To do → Set down all of the entries word for word, omitting the images they contain.

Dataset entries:
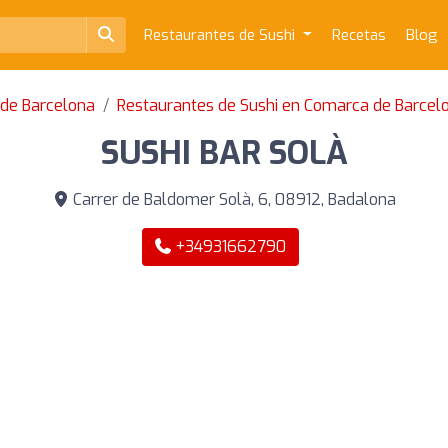
Restaurantes de Sushi
Recetas
Blog
 de Barcelona
Restaurantes de Sushi en Comarca de Barcel
SUSHI BAR SOLÀ
Carrer de Baldomer Solà, 6, 08912, Badalona
+34931662790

Answer section →
Restaurantes de Sushi
Recetas
Blog
 de Barcelona
Restaurantes de Sushi en Comarca de Barcel
SUSHI BAR SOLÀ
Carrer de Baldomer Solà, 6, 08912, Badalona
+34931662790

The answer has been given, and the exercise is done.